メンヘラ女子と意識高い系男子が出会った痛い青春もの『生きててごめんなさい』
#映画 #パンドラ映画館 #藤井道人
青臭くて、ひとりよがりで、あまちゃんで、心の奥にはケロイド状の傷が残ったままなので、振り返るのがかなりつらい……。社会人になりたての頃は、誰しも仕事や恋愛につまずき、のたうち回りたくなるような体験をしたのではないだろうか。青春と呼ぶには気恥ずかしい、そんな日々を生々しく描き出したのが、山口健人監督のオリジナル映画『生きててごめんなさい』(通称 #イキゴメ)だ。物語の主人公にはなれそうにない本作の恋人たちを観て、「これは自分の物語だ」と感じる人も多いに違いない。
本作を企画・プロデュースしたのは、『新聞記者』(19)や『余命10年』(22)など新感覚のヒット作を次々と生み出している映画監督の藤井道人氏。山口監督は、藤井監督作『悪魔』(18)の脚本・編集を担当し、綾野剛主演の連続ドラマ『アバランチ』(カンテレ制作、フジテレビ系)では藤井監督と共に演出を手掛けた。山口監督にとって、『生きててごめんなさい』は念願の長編映画デビュー作となる。
山口監督に与えられたテーマは「メンヘラ」だった。メンヘラ=精神面が不安定で、社会にうまく順応できずにいる人と考えていいだろう。ナイーブで、純粋な心の持ち主ほど、効率性を重んじる現代社会では生きづらい。「メンヘラをテーマにした映画を」という製作サイドのオーダーから、本作のヒロインとなる莉奈が誕生した。山口監督自身がより感情移入しやすい男性主人公として、修一がそこに加わることになった。莉奈と修一との不器用な恋愛物語が、かくして始まる。
莉奈役はオーディションで選ばれた穂志もえか。今泉力哉監督の『橋の上で』(21)などに出演し、メインキャストを演じた米国のTVドラマ『SHOGUN』の放送が控えている。ミュージカル『テニスの王子様』『刀剣乱舞』などに出演した黒羽麻璃央が、藤井プロデューサーの推薦で修一を演じた。期待の若手俳優2人が、全力を振り絞るようにそれぞれ役に情熱を注いでいる。
無意識のうちにマウンティングしている恋人
莉奈(穂志もえか)は自分に正直すぎるあまり、他人とうまくコミュニケーションすることができない。周囲にいると、かなり面倒くさいタイプの女の子だ。居酒屋でバイトしていた莉奈だったが、態度の悪い男性客に思わずブチ切れてしまう。その様子をたまたま見ていたのが、カウンター席にいた修一(黒羽麻璃央)だった。莉奈のブチ切れ方が、修一にはとてもチャーミングに思えた。

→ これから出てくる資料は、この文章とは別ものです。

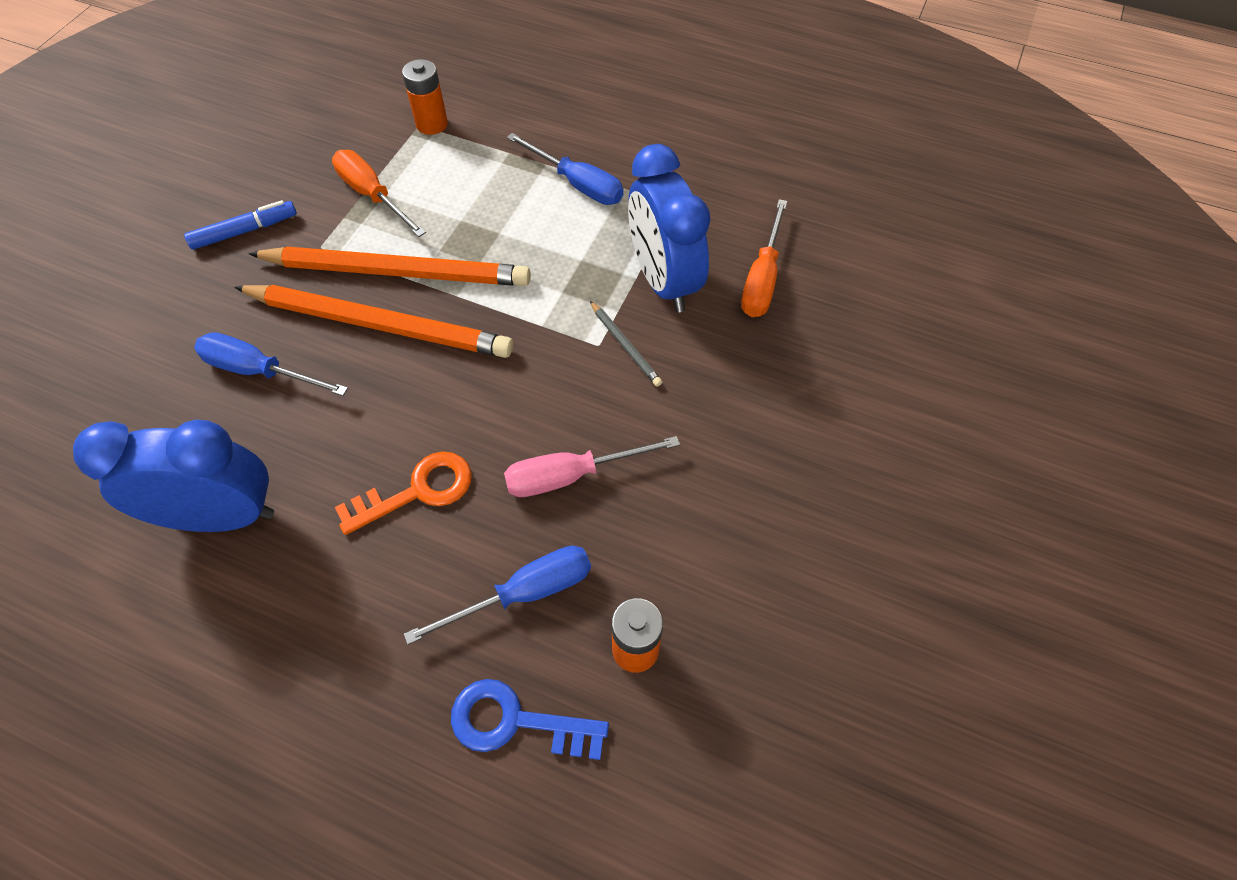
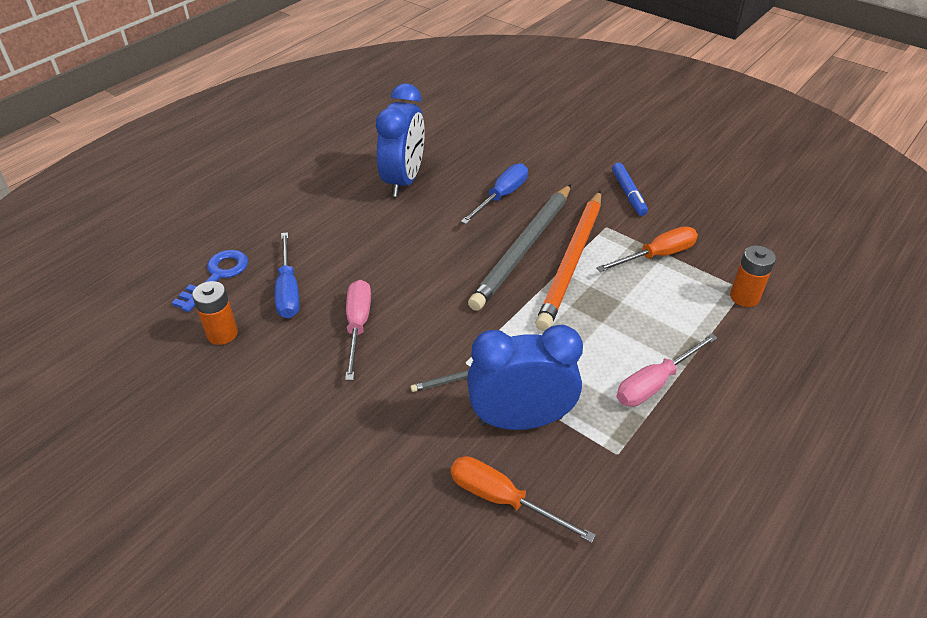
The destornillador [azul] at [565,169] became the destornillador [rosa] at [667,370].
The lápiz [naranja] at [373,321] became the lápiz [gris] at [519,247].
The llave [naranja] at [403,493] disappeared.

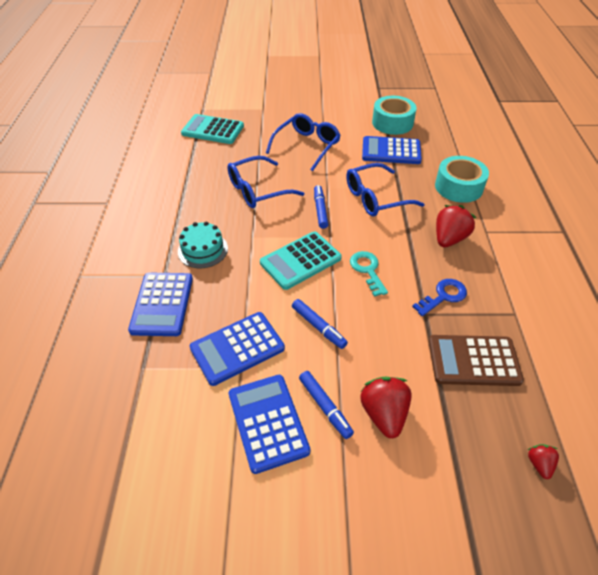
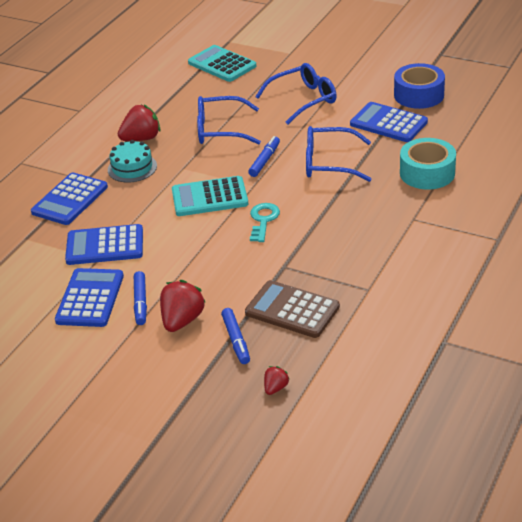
The cinta adhesiva [turquesa] at [394,115] became the cinta adhesiva [azul] at [419,86].
The fresa [rojo] moved from [456,226] to [139,122].
The llave [azul] at [439,297] disappeared.
The rotulador [azul] moved from [320,324] to [235,336].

バイトをクビになり、莉奈にはどこにも行き場がない。引き取り手のいない保護ネコを思わせる莉奈のことを、修一は放っておけず、アパートへと連れ帰る。修一と莉奈の甘い同棲生活が、物語序盤で描かれる。
出版社に勤める修一は、将来は小説家になるという夢を抱いていた。仕事から帰ると手書きで小説を書き進めているが、仕事は忙しくなる一方で思うように執筆ははかどらない。上司はパワハラ系で、同僚の失敗も修一がカバーするはめに。夢や理想に満ちていた学生時代と違い、社会人生活はとてもシビアだ。
次第にストレスが増えていく修一にとって、精神的な支えとなっているのが莉奈だった。修一が働いている間、部屋で寛いでいる莉奈だったが、「莉奈がいるからガンバロー!」と修一には思えた。だがそれは修一側の視点であって、別の見方をすると、自分よりもダメダメな存在の莉奈がいることで、修一は安心感を得ているようにも映る。意識高い系男子の修一は、無意識のうちに恋人の莉奈に対してマウンティングしている状態だった。
大手出版社に勤める高校時代の先輩・今日子(松井玲奈)に再会した修一は、執筆中の小説を今日子の会社が主催する新人賞コンクールに応募してはと勧められる。莉奈と違い、今日子は大人の女性の落ち着いた雰囲気を漂わせていた。夢に近づいたような気になって、修一は浮かれてしまう。
修一の帰りを待っていた莉奈に対し、「高校時代の先輩と飲んでた。男だよ」とつい嘘をついてしまう修一だった。莉奈のために気を遣った小さな嘘が、やがて2人の間にすきま風を呼ぶことになる。